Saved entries
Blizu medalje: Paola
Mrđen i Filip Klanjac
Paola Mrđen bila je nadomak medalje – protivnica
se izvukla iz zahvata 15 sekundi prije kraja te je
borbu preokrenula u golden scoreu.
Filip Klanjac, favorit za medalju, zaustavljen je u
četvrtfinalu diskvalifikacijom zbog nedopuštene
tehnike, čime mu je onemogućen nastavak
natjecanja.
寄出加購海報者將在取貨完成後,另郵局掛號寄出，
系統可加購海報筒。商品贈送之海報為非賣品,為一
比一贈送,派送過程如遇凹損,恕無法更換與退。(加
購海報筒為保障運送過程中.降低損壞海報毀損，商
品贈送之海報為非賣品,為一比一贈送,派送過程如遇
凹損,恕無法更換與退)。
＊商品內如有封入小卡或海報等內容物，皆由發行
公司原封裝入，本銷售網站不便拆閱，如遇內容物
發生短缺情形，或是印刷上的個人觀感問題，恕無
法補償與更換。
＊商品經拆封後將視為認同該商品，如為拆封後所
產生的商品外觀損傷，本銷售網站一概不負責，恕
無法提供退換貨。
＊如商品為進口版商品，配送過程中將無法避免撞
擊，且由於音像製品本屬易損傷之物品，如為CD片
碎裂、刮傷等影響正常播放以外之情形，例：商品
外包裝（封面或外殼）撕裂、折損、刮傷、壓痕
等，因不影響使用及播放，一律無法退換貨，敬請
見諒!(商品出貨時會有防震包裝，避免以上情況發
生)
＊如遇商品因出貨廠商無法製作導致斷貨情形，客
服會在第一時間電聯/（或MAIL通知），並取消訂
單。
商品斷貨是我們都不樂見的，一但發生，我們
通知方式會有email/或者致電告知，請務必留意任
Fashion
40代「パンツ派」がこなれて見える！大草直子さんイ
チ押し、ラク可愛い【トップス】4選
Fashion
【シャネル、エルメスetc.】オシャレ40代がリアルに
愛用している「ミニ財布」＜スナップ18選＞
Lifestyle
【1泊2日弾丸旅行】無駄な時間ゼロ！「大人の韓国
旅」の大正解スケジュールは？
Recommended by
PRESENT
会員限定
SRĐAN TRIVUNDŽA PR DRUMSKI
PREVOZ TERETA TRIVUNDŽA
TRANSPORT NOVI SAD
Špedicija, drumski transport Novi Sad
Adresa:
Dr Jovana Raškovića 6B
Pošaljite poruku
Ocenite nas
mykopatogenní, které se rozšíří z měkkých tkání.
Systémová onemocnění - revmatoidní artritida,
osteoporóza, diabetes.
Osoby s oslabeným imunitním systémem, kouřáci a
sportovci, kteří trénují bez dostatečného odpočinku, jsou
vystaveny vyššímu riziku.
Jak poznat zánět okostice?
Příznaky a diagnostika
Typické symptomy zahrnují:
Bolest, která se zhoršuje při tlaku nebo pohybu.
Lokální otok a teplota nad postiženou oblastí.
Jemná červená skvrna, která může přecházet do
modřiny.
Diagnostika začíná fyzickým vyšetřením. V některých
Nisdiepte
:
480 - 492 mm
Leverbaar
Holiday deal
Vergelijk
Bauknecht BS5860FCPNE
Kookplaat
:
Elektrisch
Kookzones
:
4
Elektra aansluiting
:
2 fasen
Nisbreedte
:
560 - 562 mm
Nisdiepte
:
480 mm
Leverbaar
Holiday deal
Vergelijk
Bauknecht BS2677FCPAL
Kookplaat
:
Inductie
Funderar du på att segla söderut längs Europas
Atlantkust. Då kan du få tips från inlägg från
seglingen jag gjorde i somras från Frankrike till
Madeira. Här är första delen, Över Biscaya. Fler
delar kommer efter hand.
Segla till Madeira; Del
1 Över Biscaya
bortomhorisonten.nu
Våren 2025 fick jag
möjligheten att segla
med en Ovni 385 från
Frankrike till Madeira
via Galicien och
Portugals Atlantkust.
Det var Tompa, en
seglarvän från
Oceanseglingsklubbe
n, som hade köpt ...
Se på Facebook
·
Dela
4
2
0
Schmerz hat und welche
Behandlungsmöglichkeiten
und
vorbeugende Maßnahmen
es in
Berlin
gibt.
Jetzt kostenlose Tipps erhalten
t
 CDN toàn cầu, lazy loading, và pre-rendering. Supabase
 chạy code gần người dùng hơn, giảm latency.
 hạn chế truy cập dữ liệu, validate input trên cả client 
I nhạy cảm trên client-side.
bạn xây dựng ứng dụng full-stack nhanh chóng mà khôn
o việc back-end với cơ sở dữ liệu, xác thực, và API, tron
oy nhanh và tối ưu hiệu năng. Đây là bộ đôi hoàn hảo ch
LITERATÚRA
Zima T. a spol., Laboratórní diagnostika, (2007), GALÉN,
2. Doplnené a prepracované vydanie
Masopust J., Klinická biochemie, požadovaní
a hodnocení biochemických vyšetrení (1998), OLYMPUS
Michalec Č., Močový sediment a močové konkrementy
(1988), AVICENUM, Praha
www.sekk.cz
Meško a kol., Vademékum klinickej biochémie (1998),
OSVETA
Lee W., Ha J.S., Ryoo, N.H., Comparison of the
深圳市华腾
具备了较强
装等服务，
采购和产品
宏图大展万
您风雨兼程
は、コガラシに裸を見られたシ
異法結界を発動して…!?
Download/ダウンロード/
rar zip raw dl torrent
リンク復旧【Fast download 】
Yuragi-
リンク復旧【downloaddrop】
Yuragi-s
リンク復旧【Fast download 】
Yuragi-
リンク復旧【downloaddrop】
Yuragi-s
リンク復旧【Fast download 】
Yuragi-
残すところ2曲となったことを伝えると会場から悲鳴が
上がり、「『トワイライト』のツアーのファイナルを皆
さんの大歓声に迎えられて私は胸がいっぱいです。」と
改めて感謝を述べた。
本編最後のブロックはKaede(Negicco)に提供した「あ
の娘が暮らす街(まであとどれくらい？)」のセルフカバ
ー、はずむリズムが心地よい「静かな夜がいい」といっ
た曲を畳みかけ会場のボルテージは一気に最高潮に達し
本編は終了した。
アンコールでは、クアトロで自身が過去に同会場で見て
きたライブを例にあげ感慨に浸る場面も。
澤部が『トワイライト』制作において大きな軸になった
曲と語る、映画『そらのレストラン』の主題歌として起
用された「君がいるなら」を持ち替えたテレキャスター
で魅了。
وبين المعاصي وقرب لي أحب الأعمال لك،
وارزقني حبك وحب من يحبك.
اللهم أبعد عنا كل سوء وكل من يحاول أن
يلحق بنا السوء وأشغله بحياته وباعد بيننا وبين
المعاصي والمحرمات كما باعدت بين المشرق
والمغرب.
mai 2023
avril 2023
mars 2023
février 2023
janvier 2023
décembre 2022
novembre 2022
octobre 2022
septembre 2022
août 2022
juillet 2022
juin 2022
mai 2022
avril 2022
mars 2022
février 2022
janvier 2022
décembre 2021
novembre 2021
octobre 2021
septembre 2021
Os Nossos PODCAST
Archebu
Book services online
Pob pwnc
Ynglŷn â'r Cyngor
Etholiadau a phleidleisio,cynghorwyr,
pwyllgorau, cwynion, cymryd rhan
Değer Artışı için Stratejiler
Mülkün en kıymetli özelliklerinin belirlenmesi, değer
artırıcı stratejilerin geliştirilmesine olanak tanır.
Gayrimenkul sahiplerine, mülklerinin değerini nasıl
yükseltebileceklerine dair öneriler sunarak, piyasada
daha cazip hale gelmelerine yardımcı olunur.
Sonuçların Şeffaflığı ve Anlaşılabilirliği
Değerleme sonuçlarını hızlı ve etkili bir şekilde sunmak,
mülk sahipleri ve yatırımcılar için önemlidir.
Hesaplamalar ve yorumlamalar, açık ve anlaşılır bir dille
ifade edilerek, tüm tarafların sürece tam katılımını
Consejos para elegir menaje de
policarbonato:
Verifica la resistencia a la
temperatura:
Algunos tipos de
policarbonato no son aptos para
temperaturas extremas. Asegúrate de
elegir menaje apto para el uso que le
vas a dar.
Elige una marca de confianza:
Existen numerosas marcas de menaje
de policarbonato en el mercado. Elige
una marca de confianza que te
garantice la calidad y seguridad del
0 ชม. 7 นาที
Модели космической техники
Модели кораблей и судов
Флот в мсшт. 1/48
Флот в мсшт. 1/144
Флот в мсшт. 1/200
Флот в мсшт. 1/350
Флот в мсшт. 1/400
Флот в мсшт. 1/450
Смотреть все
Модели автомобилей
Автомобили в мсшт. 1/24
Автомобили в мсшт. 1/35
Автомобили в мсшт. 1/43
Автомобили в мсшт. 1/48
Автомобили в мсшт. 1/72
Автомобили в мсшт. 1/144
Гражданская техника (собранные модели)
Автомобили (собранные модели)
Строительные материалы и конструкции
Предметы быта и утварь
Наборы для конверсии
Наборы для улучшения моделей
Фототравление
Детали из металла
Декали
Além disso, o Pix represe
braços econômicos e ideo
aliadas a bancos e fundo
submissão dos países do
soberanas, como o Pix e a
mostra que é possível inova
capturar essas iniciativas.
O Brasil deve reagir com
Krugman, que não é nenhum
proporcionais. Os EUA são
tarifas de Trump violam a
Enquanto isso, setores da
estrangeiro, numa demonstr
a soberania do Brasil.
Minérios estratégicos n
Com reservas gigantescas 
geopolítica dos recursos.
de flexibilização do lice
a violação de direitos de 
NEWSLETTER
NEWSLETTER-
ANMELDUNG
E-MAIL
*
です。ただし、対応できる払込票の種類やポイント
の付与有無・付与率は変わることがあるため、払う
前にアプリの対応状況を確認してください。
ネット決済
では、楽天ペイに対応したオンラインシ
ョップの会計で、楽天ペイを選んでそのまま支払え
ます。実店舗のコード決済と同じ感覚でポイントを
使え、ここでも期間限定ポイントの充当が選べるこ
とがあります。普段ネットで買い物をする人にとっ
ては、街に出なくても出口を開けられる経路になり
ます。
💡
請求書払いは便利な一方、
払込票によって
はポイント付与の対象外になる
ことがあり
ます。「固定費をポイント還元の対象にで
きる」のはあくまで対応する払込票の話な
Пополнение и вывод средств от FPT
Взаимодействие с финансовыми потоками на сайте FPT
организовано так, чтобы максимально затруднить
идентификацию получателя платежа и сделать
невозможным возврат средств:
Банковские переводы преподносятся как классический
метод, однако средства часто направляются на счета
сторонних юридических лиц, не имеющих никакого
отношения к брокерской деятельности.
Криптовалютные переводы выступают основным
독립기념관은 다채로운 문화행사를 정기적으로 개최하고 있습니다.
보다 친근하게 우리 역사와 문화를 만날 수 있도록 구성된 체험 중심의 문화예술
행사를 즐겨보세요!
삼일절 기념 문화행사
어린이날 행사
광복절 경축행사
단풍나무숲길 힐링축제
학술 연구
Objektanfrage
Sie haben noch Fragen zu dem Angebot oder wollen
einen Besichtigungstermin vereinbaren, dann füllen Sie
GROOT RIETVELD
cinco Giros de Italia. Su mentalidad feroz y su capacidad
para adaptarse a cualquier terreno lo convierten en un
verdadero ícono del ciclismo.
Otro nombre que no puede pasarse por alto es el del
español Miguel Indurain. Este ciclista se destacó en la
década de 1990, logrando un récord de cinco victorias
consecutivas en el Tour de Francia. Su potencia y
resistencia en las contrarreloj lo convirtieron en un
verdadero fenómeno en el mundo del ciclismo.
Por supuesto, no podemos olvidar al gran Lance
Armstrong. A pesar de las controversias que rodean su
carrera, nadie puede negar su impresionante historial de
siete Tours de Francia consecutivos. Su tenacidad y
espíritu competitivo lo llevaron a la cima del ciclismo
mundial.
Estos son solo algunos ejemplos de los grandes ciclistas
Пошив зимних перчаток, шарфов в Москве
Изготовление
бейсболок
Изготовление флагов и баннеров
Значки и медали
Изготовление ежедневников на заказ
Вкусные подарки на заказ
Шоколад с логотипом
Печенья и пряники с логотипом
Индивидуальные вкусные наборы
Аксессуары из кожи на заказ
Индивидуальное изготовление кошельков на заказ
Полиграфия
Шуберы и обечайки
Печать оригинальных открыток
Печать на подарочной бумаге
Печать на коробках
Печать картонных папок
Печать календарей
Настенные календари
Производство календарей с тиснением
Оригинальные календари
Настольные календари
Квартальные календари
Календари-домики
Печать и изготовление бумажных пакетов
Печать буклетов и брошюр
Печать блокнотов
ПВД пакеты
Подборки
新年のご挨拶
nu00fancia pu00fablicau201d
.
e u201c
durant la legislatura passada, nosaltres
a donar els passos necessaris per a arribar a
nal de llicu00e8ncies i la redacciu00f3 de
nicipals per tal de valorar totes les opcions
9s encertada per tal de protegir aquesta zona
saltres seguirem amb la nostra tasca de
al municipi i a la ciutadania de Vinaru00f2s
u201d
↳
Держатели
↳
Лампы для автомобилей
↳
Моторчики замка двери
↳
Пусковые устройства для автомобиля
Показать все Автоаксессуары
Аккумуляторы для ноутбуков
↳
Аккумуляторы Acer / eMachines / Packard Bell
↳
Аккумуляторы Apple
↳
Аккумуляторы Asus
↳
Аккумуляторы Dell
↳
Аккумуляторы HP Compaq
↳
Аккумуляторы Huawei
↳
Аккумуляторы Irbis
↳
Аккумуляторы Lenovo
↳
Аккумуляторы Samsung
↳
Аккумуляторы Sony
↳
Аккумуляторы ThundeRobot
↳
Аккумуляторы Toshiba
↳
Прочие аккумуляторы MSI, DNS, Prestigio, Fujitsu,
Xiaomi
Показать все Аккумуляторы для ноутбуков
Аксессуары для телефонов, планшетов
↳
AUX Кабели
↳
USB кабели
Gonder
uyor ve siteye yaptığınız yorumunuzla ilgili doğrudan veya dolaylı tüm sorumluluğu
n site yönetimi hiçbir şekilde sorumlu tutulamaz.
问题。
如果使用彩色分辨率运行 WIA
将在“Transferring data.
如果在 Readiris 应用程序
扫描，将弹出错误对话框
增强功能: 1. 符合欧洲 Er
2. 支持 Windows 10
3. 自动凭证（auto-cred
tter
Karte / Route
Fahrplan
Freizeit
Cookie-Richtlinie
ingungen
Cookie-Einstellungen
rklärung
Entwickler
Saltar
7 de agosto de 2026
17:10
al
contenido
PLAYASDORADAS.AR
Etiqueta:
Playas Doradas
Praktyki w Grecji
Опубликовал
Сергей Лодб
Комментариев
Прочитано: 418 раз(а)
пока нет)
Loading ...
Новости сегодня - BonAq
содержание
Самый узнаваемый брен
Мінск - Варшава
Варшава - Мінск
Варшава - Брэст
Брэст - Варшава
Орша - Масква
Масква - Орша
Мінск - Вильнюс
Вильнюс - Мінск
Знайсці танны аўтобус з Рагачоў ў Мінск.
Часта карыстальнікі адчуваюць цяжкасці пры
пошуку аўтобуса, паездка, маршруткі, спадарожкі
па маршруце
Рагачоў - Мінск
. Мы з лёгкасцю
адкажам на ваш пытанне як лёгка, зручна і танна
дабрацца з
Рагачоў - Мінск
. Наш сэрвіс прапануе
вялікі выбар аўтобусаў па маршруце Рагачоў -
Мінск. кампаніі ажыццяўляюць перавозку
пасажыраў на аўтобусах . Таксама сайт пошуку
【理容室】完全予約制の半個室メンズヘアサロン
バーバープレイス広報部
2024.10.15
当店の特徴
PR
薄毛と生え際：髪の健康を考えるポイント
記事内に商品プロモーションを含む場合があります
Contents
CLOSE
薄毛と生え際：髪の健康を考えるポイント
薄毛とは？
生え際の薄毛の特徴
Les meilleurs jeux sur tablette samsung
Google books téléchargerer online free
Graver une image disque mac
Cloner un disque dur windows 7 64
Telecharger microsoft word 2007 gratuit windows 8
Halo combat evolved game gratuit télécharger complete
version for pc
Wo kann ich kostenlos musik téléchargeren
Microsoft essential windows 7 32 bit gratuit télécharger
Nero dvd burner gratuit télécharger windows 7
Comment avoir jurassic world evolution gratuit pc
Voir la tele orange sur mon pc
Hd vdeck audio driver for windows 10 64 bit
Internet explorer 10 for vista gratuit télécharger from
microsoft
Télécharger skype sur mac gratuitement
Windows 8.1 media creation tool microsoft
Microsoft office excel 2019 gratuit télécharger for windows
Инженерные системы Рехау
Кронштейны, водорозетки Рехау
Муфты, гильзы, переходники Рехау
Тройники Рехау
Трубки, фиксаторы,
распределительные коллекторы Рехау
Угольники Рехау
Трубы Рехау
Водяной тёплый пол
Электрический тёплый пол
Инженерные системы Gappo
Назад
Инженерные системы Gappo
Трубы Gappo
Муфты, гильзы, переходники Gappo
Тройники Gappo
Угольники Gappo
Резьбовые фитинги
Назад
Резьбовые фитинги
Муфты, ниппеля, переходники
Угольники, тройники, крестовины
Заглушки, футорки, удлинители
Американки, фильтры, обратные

→ **Work instructions**:
Copy the lines above word for word, from the first line through the line with "via Galicien och".

→ **Answer to this exercise**:
Blizu medalje: Paola
Mrđen i Filip Klanjac
Paola Mrđen bila je nadomak medalje – protivnica
se izvukla iz zahvata 15 sekundi prije kraja te je
borbu preokrenula u golden scoreu.
Filip Klanjac, favorit za medalju, zaustavljen je u
četvrtfinalu diskvalifikacijom zbog nedopuštene
tehnike, čime mu je onemogućen nastavak
natjecanja.
寄出加購海報者將在取貨完成後,另郵局掛號寄出，
系統可加購海報筒。商品贈送之海報為非賣品,為一
比一贈送,派送過程如遇凹損,恕無法更換與退。(加
購海報筒為保障運送過程中.降低損壞海報毀損，商
品贈送之海報為非賣品,為一比一贈送,派送過程如遇
凹損,恕無法更換與退)。
＊商品內如有封入小卡或海報等內容物，皆由發行
公司原封裝入，本銷售網站不便拆閱，如遇內容物
發生短缺情形，或是印刷上的個人觀感問題，恕無
法補償與更換。
＊商品經拆封後將視為認同該商品，如為拆封後所
產生的商品外觀損傷，本銷售網站一概不負責，恕
無法提供退換貨。
＊如商品為進口版商品，配送過程中將無法避免撞
擊，且由於音像製品本屬易損傷之物品，如為CD片
碎裂、刮傷等影響正常播放以外之情形，例：商品
外包裝（封面或外殼）撕裂、折損、刮傷、壓痕
等，因不影響使用及播放，一律無法退換貨，敬請
見諒!(商品出貨時會有防震包裝，避免以上情況發
生)
＊如遇商品因出貨廠商無法製作導致斷貨情形，客
服會在第一時間電聯/（或MAIL通知），並取消訂
單。
商品斷貨是我們都不樂見的，一但發生，我們
通知方式會有email/或者致電告知，請務必留意任
Fashion
40代「パンツ派」がこなれて見える！大草直子さんイ
チ押し、ラク可愛い【トップス】4選
Fashion
【シャネル、エルメスetc.】オシャレ40代がリアルに
愛用している「ミニ財布」＜スナップ18選＞
Lifestyle
【1泊2日弾丸旅行】無駄な時間ゼロ！「大人の韓国
旅」の大正解スケジュールは？
Recommended by
PRESENT
会員限定
SRĐAN TRIVUNDŽA PR DRUMSKI
PREVOZ TERETA TRIVUNDŽA
TRANSPORT NOVI SAD
Špedicija, drumski transport Novi Sad
Adresa:
Dr Jovana Raškovića 6B
Pošaljite poruku
Ocenite nas
mykopatogenní, které se rozšíří z měkkých tkání.
Systémová onemocnění - revmatoidní artritida,
osteoporóza, diabetes.
Osoby s oslabeným imunitním systémem, kouřáci a
sportovci, kteří trénují bez dostatečného odpočinku, jsou
vystaveny vyššímu riziku.
Jak poznat zánět okostice?
Příznaky a diagnostika
Typické symptomy zahrnují:
Bolest, která se zhoršuje při tlaku nebo pohybu.
Lokální otok a teplota nad postiženou oblastí.
Jemná červená skvrna, která může přecházet do
modřiny.
Diagnostika začíná fyzickým vyšetřením. V některých
Nisdiepte
:
480 - 492 mm
Leverbaar
Holiday deal
Vergelijk
Bauknecht BS5860FCPNE
Kookplaat
:
Elektrisch
Kookzones
:
4
Elektra aansluiting
:
2 fasen
Nisbreedte
:
560 - 562 mm
Nisdiepte
:
480 mm
Leverbaar
Holiday deal
Vergelijk
Bauknecht BS2677FCPAL
Kookplaat
:
Inductie
Funderar du på att segla söderut längs Europas
Atlantkust. Då kan du få tips från inlägg från
seglingen jag gjorde i somras från Frankrike till
Madeira. Här är första delen, Över Biscaya. Fler
delar kommer efter hand.
Segla till Madeira; Del
1 Över Biscaya
bortomhorisonten.nu
Våren 2025 fick jag
möjligheten att segla
med en Ovni 385 från
Frankrike till Madeira
via Galicien och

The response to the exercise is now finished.